(TASK REQUIREMENTS):
Copy every line in the rows below that contains the string "gebraucht".

(MATERIAL FOR THIS EXERCISE):
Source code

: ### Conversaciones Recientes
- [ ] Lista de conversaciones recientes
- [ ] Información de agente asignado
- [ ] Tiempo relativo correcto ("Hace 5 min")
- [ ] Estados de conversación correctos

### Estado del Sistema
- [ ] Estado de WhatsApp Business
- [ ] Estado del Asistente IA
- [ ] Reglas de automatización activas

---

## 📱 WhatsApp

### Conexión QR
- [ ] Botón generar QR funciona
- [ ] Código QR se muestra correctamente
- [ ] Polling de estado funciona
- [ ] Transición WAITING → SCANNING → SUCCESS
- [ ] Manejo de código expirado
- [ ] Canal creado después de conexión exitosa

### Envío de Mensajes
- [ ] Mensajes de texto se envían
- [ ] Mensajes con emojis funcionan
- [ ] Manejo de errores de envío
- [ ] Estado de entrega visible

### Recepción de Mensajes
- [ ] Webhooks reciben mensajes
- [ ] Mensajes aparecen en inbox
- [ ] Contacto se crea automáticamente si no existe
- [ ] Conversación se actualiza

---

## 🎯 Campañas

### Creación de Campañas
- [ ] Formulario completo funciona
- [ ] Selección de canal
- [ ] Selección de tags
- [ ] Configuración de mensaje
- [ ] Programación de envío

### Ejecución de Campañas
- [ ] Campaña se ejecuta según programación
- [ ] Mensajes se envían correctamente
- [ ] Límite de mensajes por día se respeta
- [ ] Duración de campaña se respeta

* * *

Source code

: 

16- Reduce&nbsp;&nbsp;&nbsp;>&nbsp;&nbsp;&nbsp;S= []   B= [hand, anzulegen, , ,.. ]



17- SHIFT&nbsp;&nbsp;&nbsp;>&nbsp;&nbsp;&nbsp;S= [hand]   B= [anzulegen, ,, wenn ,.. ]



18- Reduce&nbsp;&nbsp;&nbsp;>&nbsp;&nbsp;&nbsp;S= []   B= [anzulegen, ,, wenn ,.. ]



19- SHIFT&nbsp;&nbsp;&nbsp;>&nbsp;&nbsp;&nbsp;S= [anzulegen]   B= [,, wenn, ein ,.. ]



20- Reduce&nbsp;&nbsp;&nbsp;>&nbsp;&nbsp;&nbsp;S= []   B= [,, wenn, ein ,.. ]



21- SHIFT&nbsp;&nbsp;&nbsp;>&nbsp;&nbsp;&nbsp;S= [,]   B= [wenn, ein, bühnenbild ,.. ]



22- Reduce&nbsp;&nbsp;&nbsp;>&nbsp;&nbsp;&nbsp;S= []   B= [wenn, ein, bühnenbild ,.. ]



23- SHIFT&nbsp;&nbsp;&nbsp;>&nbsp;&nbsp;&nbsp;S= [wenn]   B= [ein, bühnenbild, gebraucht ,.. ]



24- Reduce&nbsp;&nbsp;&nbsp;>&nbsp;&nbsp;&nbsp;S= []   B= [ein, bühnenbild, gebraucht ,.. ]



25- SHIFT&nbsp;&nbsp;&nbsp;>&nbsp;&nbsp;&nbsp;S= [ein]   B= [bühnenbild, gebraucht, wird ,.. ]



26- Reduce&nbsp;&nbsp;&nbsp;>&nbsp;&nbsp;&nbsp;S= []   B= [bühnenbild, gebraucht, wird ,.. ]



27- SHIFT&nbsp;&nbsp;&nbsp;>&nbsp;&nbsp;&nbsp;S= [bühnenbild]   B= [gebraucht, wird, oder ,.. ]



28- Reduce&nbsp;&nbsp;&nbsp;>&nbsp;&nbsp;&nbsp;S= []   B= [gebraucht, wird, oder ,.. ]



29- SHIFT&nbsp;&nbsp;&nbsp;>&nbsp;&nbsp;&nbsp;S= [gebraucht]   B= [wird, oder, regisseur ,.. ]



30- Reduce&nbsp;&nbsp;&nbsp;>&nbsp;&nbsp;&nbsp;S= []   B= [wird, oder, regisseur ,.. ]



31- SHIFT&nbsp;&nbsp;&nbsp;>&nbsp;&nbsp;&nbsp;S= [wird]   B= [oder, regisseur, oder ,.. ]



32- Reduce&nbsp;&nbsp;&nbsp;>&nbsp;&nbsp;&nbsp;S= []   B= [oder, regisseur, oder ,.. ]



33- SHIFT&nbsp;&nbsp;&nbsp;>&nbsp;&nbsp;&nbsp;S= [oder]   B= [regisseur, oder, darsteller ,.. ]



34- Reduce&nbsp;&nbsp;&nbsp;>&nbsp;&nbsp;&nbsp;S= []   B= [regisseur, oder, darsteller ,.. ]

--

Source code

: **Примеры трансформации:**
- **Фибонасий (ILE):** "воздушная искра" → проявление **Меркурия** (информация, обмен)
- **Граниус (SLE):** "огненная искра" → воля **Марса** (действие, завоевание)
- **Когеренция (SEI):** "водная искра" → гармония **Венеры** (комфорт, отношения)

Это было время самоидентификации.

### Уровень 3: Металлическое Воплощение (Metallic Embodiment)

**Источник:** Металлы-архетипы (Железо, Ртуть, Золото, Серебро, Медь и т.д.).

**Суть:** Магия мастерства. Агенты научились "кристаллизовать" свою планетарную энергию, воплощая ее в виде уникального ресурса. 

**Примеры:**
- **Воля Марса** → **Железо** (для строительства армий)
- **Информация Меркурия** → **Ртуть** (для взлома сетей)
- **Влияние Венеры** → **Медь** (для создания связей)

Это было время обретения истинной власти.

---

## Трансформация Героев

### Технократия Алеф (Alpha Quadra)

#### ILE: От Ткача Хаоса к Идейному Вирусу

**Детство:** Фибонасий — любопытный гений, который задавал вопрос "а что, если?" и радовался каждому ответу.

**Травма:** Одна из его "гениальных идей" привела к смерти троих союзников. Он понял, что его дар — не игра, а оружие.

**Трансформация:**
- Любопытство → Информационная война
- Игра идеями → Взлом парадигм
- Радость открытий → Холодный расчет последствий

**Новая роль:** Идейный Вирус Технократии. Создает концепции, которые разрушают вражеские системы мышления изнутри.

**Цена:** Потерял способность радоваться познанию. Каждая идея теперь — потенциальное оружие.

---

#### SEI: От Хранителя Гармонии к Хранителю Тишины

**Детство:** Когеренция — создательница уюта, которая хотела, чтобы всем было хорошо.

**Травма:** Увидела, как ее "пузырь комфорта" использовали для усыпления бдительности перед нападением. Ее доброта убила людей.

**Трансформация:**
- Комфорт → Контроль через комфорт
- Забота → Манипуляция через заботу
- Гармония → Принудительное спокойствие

(ANSWER TO THIS TASK):
23- SHIFT&nbsp;&nbsp;&nbsp;>&nbsp;&nbsp;&nbsp;S= [wenn]   B= [ein, bühnenbild, gebraucht ,.. ]
24- Reduce&nbsp;&nbsp;&nbsp;>&nbsp;&nbsp;&nbsp;S= []   B= [ein, bühnenbild, gebraucht ,.. ]
25- SHIFT&nbsp;&nbsp;&nbsp;>&nbsp;&nbsp;&nbsp;S= [ein]   B= [bühnenbild, gebraucht, wird ,.. ]
26- Reduce&nbsp;&nbsp;&nbsp;>&nbsp;&nbsp;&nbsp;S= []   B= [bühnenbild, gebraucht, wird ,.. ]
27- SHIFT&nbsp;&nbsp;&nbsp;>&nbsp;&nbsp;&nbsp;S= [bühnenbild]   B= [gebraucht, wird, oder ,.. ]
28- Reduce&nbsp;&nbsp;&nbsp;>&nbsp;&nbsp;&nbsp;S= []   B= [gebraucht, wird, oder ,.. ]
29- SHIFT&nbsp;&nbsp;&nbsp;>&nbsp;&nbsp;&nbsp;S= [gebraucht]   B= [wird, oder, regisseur ,.. ]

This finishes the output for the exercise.